Brandon Triche does it in practice. He did it at the Prudential Center to carry SU to a sloppy win Saturday over Seton Hall.
And on what Triche equates to a basketball ‘stage’, Madison Square Garden, fundamental shooting was on full display in the second half Wednesday for the Syracuse guard. He did it Wednesday after one of his trademark disappearing acts in the first half in No. 4 SU’s 76-59 win over St. John’s. The sophomore guard totaled three 3-pointers, finishing the game with 15 points before SU head coach Jim Boeheim pulled him in the game’s final minutes.
He knows his role as a shooting guard. A role he has amplified and embraced on Syracuse’s latest road swing.
‘I am going to just have to knock down open shots,’ Triche said.
Under the MSG lights he and his Syracuse teammates love – the ones they stole from St. John’s, yet again – Triche opened up for a pivotal second half shooting performance. For the second straight game, he did the best of his work in a short amount of time, in the second half.
Confidence exemplified through simple fundamentals. It was exactly what SU head coach Jim Boeheim wants to see. A brash attitude and emotion exemplified through quiet smart decisions. Point after point from knowing to be in the right spot.
It’s becoming classic Triche.
Yet, the head coach is still wondering why Triche doesn’t perform at a high level from the tip-off. It’s almost as if Boeheim expects it not to come, but knows he can rely on the fact Triche’s play will rise to another level.
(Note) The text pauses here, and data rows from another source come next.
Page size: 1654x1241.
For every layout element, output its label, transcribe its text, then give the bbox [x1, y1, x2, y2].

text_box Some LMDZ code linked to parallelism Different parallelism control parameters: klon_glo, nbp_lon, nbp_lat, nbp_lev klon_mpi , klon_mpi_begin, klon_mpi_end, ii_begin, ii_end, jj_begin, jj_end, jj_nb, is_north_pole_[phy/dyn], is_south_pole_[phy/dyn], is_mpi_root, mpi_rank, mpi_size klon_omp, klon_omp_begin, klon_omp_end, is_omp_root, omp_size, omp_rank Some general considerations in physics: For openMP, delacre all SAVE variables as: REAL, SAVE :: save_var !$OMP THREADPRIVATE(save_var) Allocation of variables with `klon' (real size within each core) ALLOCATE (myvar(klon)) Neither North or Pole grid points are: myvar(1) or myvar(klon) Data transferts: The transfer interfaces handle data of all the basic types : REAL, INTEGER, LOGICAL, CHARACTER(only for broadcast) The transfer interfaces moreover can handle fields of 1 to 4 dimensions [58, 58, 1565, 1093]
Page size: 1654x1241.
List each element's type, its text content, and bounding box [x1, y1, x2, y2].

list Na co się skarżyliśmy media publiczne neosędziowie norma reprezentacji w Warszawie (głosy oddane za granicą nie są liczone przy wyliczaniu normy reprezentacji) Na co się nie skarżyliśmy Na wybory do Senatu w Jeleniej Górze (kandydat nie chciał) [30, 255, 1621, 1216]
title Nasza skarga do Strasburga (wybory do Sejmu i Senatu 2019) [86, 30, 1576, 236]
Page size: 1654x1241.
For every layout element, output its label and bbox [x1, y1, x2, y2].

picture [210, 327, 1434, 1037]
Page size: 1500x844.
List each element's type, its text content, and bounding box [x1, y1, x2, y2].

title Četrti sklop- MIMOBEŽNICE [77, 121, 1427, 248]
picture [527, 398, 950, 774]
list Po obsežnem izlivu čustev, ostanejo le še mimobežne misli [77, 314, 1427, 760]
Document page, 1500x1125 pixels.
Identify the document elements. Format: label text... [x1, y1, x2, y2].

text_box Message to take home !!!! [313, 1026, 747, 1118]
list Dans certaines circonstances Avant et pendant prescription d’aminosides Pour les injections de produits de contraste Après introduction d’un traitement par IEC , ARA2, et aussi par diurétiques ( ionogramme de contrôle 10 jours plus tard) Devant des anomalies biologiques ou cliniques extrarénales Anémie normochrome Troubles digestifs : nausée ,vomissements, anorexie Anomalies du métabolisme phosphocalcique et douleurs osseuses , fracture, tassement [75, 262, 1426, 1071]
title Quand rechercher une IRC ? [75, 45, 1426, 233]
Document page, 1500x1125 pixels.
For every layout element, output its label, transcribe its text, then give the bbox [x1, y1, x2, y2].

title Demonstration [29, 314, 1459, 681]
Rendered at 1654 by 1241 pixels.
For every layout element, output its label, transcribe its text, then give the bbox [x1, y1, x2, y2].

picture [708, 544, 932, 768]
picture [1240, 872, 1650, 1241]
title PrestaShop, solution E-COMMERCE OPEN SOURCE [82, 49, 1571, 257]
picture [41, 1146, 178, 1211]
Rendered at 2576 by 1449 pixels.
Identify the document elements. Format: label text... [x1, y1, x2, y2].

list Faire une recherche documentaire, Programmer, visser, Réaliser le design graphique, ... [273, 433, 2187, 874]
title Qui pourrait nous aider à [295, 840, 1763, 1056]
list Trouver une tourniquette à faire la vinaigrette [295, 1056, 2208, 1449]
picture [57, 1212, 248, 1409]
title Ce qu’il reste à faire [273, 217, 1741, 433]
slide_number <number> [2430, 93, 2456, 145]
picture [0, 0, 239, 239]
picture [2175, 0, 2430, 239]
And it will in bunches.
‘He doesn’t shoot the first 10 minutes,’ Boeheim said. ‘He waits to see if we need him and then he starts to play after that.’
Wednesday, Triche pulled the trigger a little more than Boeheim gave credit for in the first 10 minutes. He attempted two 3-pointers in the game’s first five minutes. But from there until the half’s final minute, he didn’t attempt anything but a dunk and a layup.
Kris Joseph and Scoop Jardine say they know Triche tends to play this way, as well. Drive and kicks from the two SU juniors, the team’s leading scorers on the season, are sometimes a must to get Triche going. It’s all about good shots for the team as a whole.
And Triche as well. Because, sometimes without those open looks to start games, the shooting guard wanders.
‘We are penetrating and kicking making the defense converge to one person,’ Joseph said of Triche’s shooting success. ‘It is a high percentage shot.’
High percentage is exactly what Triche has become. In the Seton Hall and St. John’s games combined, he has shot 11-of-18 overall (61 percent) and 7-of-11 from 3 (64 percent).
More important than the percentage may be the timeliness. By the time he left the game at MSG Wednesday, Triche’s eight second half points turned an 11-point lead into a 20-point blowout. The niche he has carved for himself — second half sharpshooter — was again being practiced. Sometimes via pump-fake. Sometimes via a Jardine drive-and-kick.
Despite another disappearing act in the first half, Triche was there in the second half to put the game away. The selfless point guard has given up the reigns of the SU offense to Jardine, finding a new role for himself as the fundamental shooter.
And for the fundamental shooter, he is just one part of the subsequent fundamental stages of SU team-ball.
Said Triche: ‘Me having that ability is going to open up the floor and open up better driving lanes.’